EXERCISE REQUIREMENTS —
Exactly as written, output the lines below starting from the first and ending with the line that contains "From the hospital-stay"; omit pictures.

MATERIALS PROVIDED Start Marker

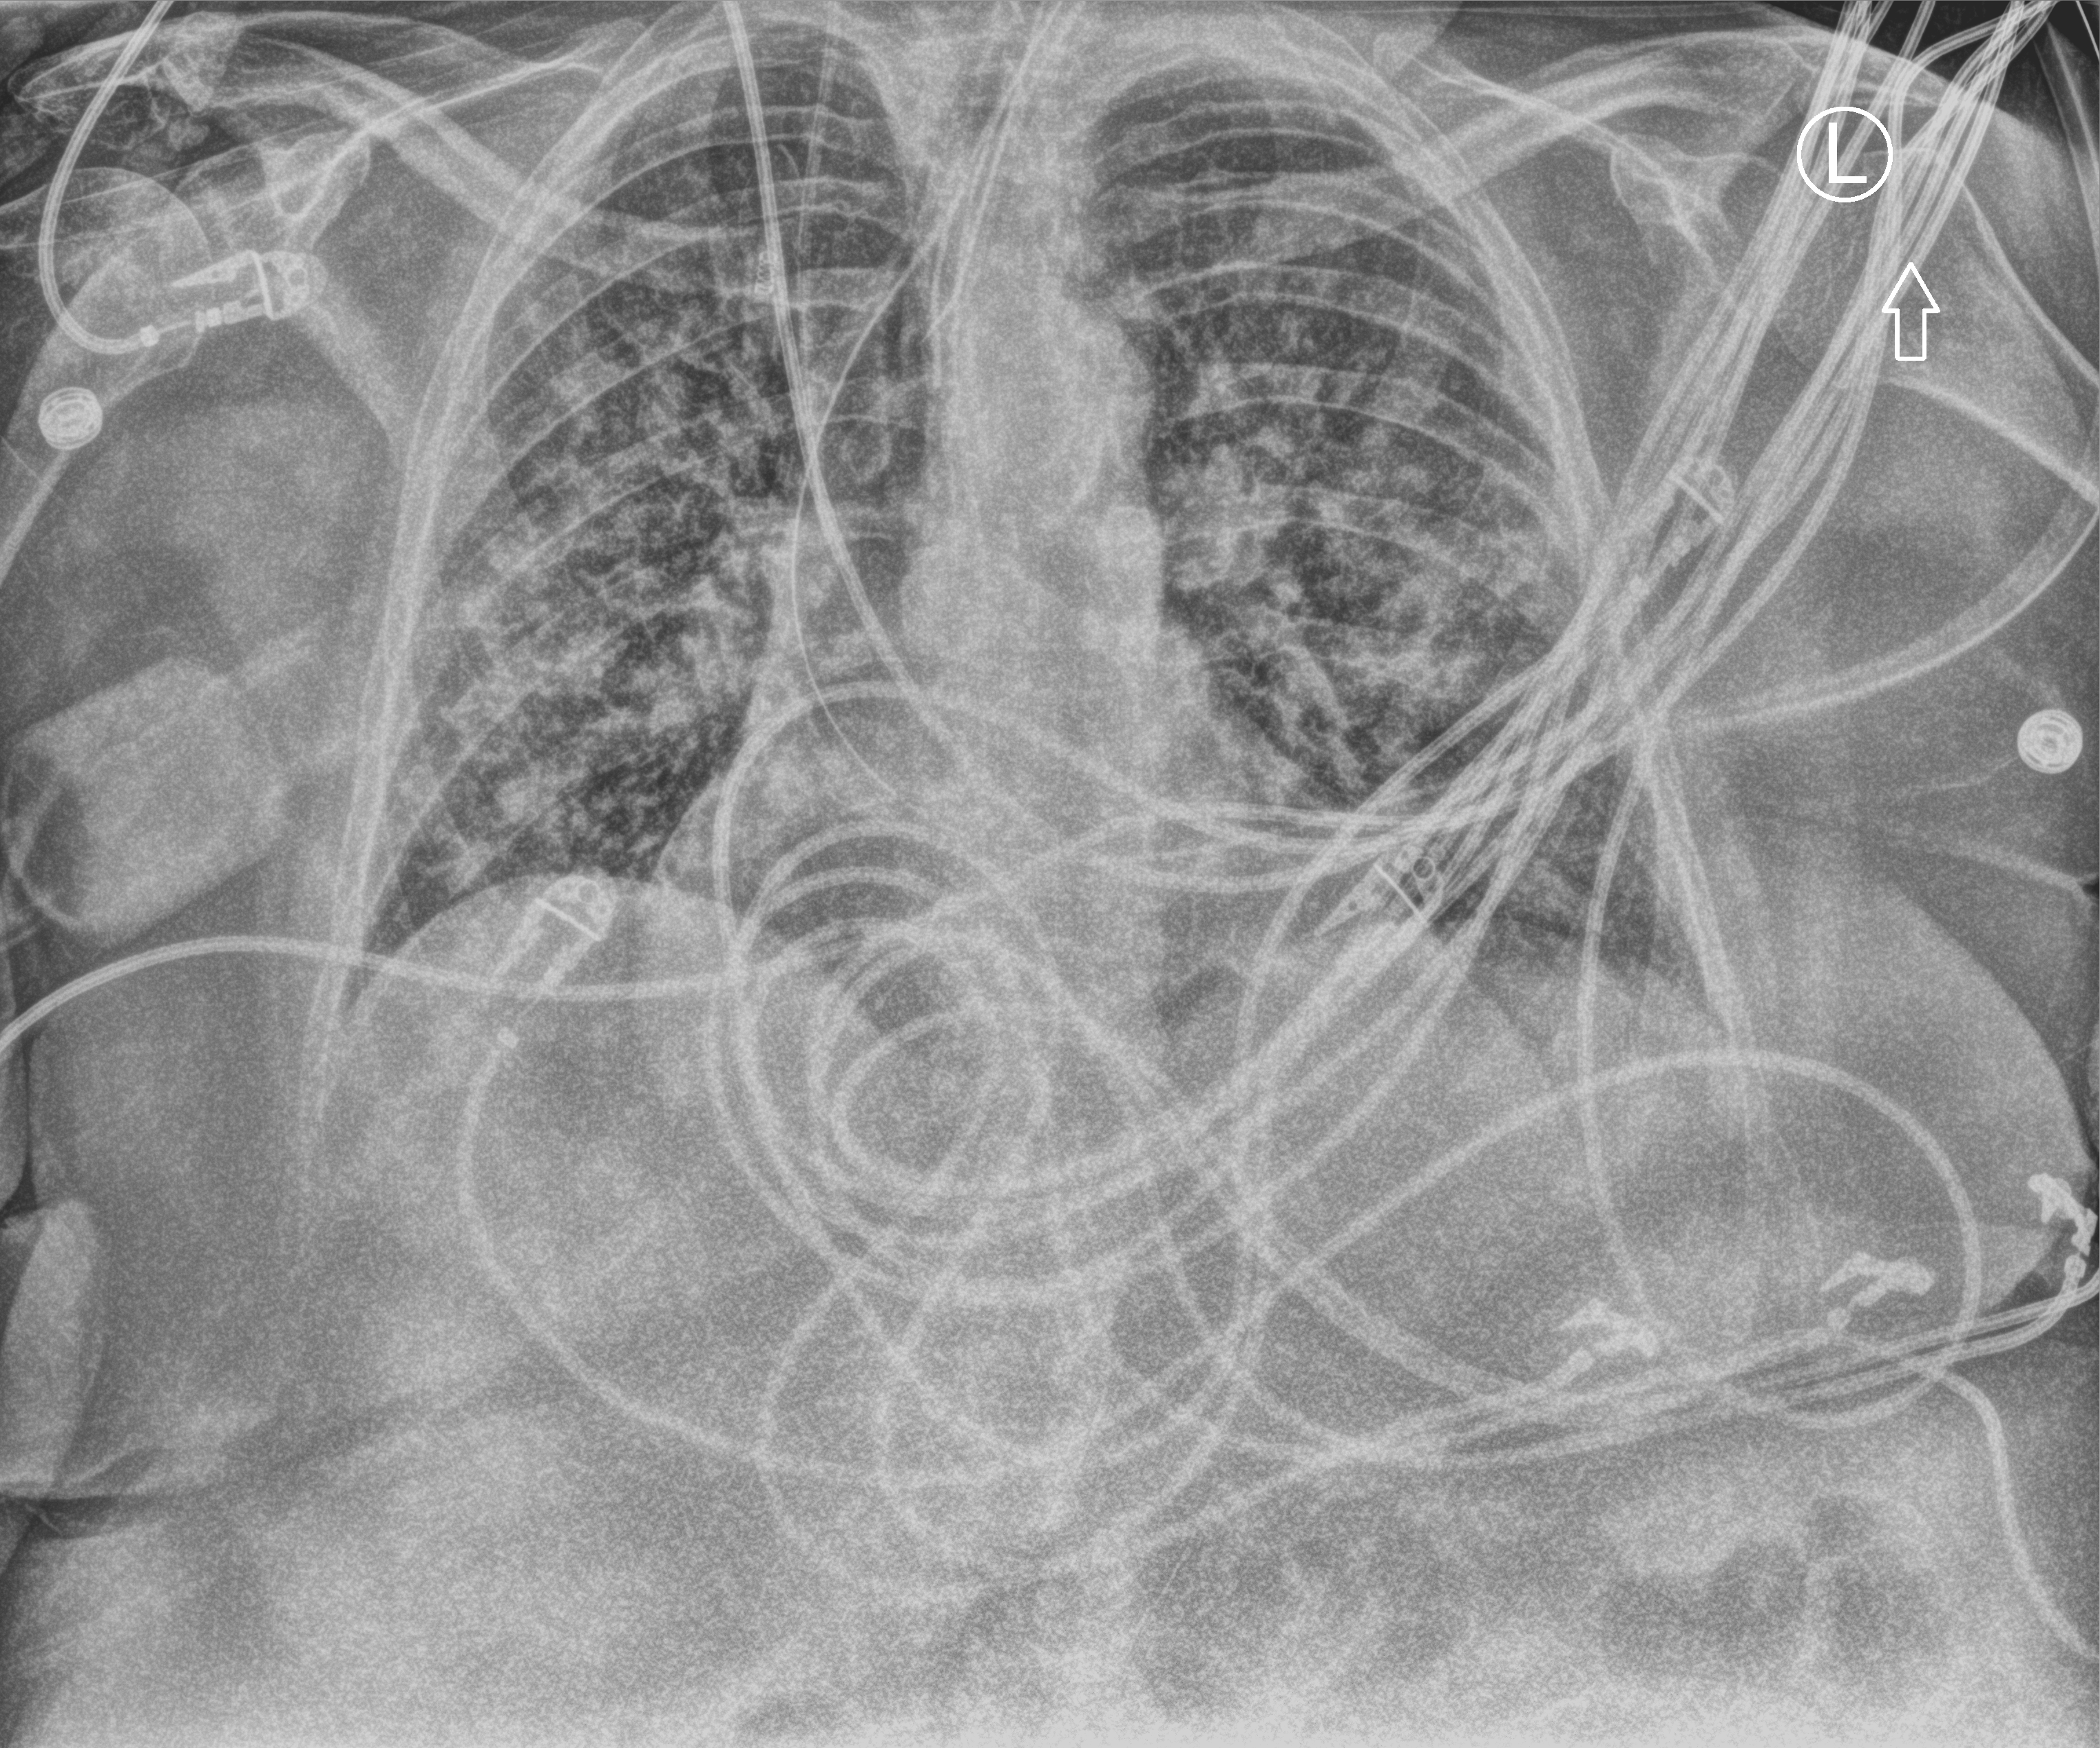
Bedside chest radiograph (computed radiography), anteroposterior (AP) projection. Female patient hospitalised with COVID-19, age 75–90 years.
From the hospital-stay record, not from the radiograph (when in the stay this image was taken is not recorded): mechanically ventilated during this hospital stay: yes.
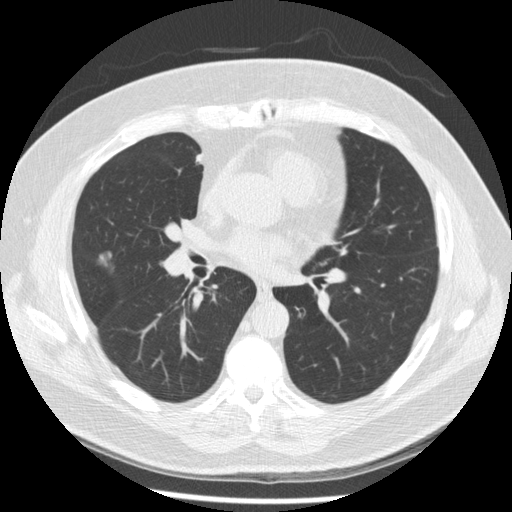
Low-dose screening chest CT, one axial slice; position 117 of 230 along the scan axis; reconstruction kernel STANDARD; 120 kVp; lung window (W 1500 / L -600 HU); 2.5 mm slice thickness; 512 × 512 image matrix, field of view 360 × 360 mm.
Annotated regions visible in this slice (expert manual segmentation):
- lesion 1 (tumor, middle lobe of right lung): box from (x=97, y=250) to (x=115, y=269) px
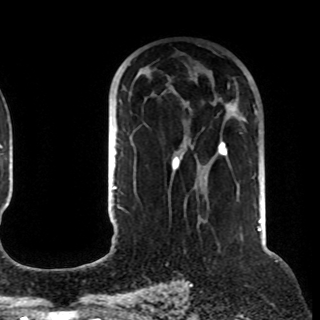
Breast MRI (dynamic contrast-enhanced), one axial slice. Slice 57 of 108 in the series (ordered by position). Cropped to one breast. Dynamic contrast-enhanced series, time point 2 of 8 at this slice position (early post-contrast). 1.5 T. TE 4.2 ms, TR 7 ms. 2.2 mm slice thickness. 320 × 320 image matrix, field of view 225 × 225 mm. Female patient.
Outlined on this slice (semi-automatic segmentation, software-assisted and operator-edited):
- enhancing-tissue mask used for the functional tumour volume (all voxels passing the contrast-enhancement thresholds inside the analysis volume; usually the tumour): box from (x=120, y=141) to (x=227, y=209) px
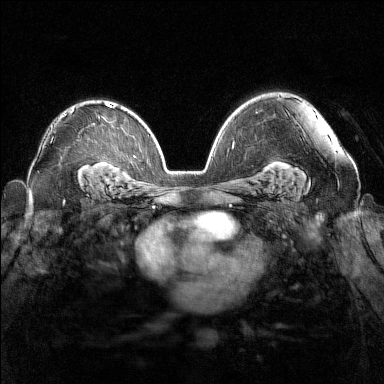
Breast MRI (dynamic contrast-enhanced), one axial slice. Dynamic contrast-enhanced series, time point 2 of 7 at this slice position (early post-contrast). 1.5 T. TE 1.8 ms, TR 5 ms. 1 mm slice thickness. 384 × 384 image matrix, field of view 340 × 340 mm. Female patient.
Outlined on this slice (semi-automatically segmented with operator editing):
- enhancing-tissue mask used for the functional tumour volume (all voxels passing the contrast-enhancement thresholds inside the analysis volume; usually the tumour): bounding box (x1, y1, x2, y2) in pixels: (62, 108, 73, 117)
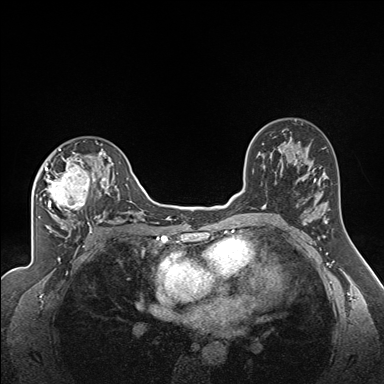
Breast MRI (dynamic contrast-enhanced), one axial slice. Position 105 of 160 along the scan axis. Dynamic contrast-enhanced series, time point 2 of 7 at this slice position (early post-contrast). 1.5 T. TE 1.6 ms, TR 5 ms. 1.3 mm slice thickness. 384 × 384 image matrix. Female patient.
Structures marked on this image (semi-automatically segmented with operator editing):
- enhancing-tissue mask used for the functional tumour volume (all voxels passing the contrast-enhancement thresholds inside the analysis volume; usually the tumour): bounding box (x1, y1, x2, y2) in pixels: (44, 141, 122, 224)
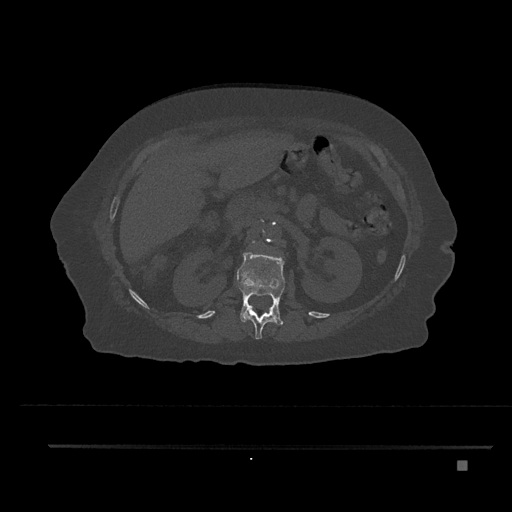
CT including the spine, one axial slice. Slice 235 of 797 in the series (ordered by position). Reconstruction kernel Br40s/3. 120 kVp. Bone window (W 1800 / L 400 HU). 0.5 mm slice thickness. 512 × 512 image matrix, field of view 437 × 437 mm. Patient: female, 76 years. From the clinical record (not read from this slice): primary cancer: lung; vertebrae with lytic lesions (as recorded): T11, L3.
Annotated regions visible in this slice (semi-automatic segmentation, software-assisted and operator-edited):
- L1 vertebra: box from (x=237, y=250) to (x=286, y=325) px
- L2 vertebra: (x=253, y=241)–(x=256, y=244)
- T12 vertebra: (x=245, y=306)–(x=275, y=340)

MATERIALS PROVIDED End Marker

ANSWER SPACE —
Bedside chest radiograph (computed radiography), anteroposterior (AP) projection. Female patient hospitalised with COVID-19, age 75–90 years.
From the hospital-stay record, not from the radiograph (when in the stay this image was taken is not recorded): mechanically ventilated during this hospital stay: yes.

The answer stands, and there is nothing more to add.